Telecoms17.03.2008

Corporate wars

THE ATTEMPT BY Vodacom Business to break into South Africa’s connectivity market is going to be a tough nut to crack if market leader Dimension Data subsidiary Internet Solutions has anything to do with it.

Although it didn’t address the topic of its newly launched competitor directly at recent presentations by key executives, Internet Solutions laid out its plans and prospects in its 10 business units, ranging from straight access to voice and other offerings.

It’s clear that despite losing some senior people along the way – two, Ermano Quartero and Johann Pretorius, went to Vodacom Business – Internet Solutions remains a formidable competitor.

Its key advantage is its 4 500 corporate clients. Having grown up dealing only with consumers, Vodacom will have to learn to win the hearts and minds of the corporates.

Business Solutions director Hillel Shrock says Internet Solutions had a culture of innovation and made it its business to understand the requirements of its clients, irrespective of whether those were small, medium or large enterprises. That had also meant following them up Africa, which it began doing four years ago.

Internet Solutions has an extensive network of links to corporates throughout SA, although unlike the incumbent operators, it doesn’t yet have the right to self-provide its own end-to-end network. It hopes that will change with the licensing process currently under way at communications regulator Icasa so it will be able to gain access to the much-coveted WiMax spectrum. It does have existing last mile wireless offerings based on solutions over legally available spectrum (specifically, the ISM band 5.4GHz), but has also completed WiMax trials.

Shrock says although WiMax was important to its business – as this would give it more direct access to the client – it did have contingency plans in place and was used to navigating obstacles if necessary. However, it had a good relationship with Icasa and was considered an important player.

Internet Solutions senior regulations officer Siyabonga Madyibi says it hopes Electronic Communications Network Services (ECNS) licences will be awarded by year-end. The allocation of spectrum was dependent on that process, but Madyibi says it had been lobbying hard for that to only be awarded to players who haven’t had previous access to the wireless spectrum. Although it offers a range of services, Internet Solutions grew out of the pure corporate connectivity sector and still derives 40% of its revenue from that area.

Alan Bacher, head of the Access business unit, says that market is very competitive, so it just had to make sure it was still the de facto choice for Internet users. Bacher says it’s particularly difficult to be a customer in this market. “How do you know what you’re getting?”

However, the company was moving away from the old model of providing capacity on the basis of contention ratios (which indicate how many users share the bandwidth) to a model of service level agreements, where you pay more for the best available uptime. “That should be easier for customers,” says Bacher.

But although the connectivity market is Internet Solutions’ bread and butter, the corporate voice market is a much bigger potential pie and a space it started playing in – with its voice over Internet solutions offering – three and a half years ago.
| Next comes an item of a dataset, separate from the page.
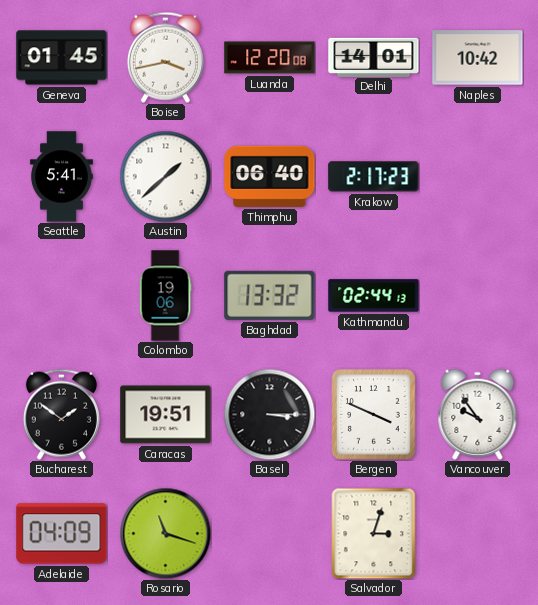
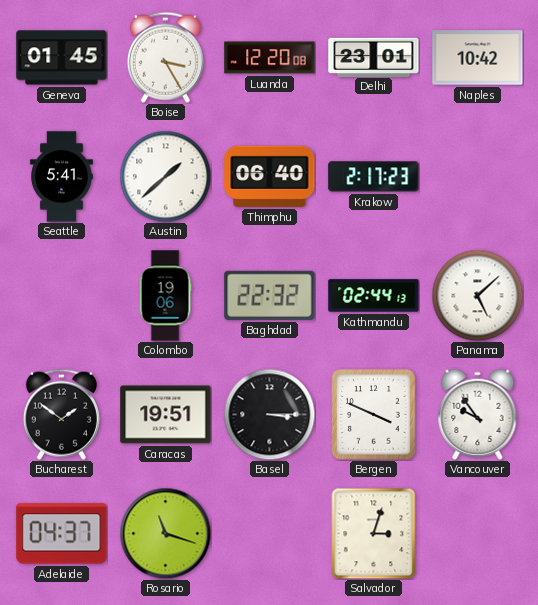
Boise: 3:43 -> 3:25
Delhi: 14:01 -> 23:01
Baghdad: 13:32 -> 22:32
Panama: none -> 5:08
Adelaide: 04:09 -> 04:37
Business unit head Greg Hatfield says it’s just sticking to its knitting in that sector, trying to eat as much of Telkom’s lunch as possible. Although it would offer other value-added services it seems being able to offer a cheap voice minute was still a valuable proposition, Hatfield says.

Internet Solutions has arrangements to interconnect with Telkom, Vodacom and Cell C and is currently completing those with MTN and Vox Telecom, Hatfield says.

However, although the others will be more important down the line as the market opens up and more traffic flows through the alternate voice providers, Hatfield says the Telkom agreement was obviously the key one at this stage. Other key markets for Internet Solutions in the voice sector include the wholesale market for international inbound traffic, call centres and targeting specific communities with regard to their on Internet calls.

Hatfield also issued a challenge to the corporate least cost routing (LCR) market, saying players in that space had long had little competition and had priced their services badly.

Internet Solutions also has various other business units, ranging from mobile and broadband divisions to a relatively new e-commerce division that will enable corporates to buy and manage their own requirements directly over an online portal. In addition to hosting virtual private network divisions it also has security solutions, including a recently launched “credit card” device that provides the user with a specific access code at the push of a button.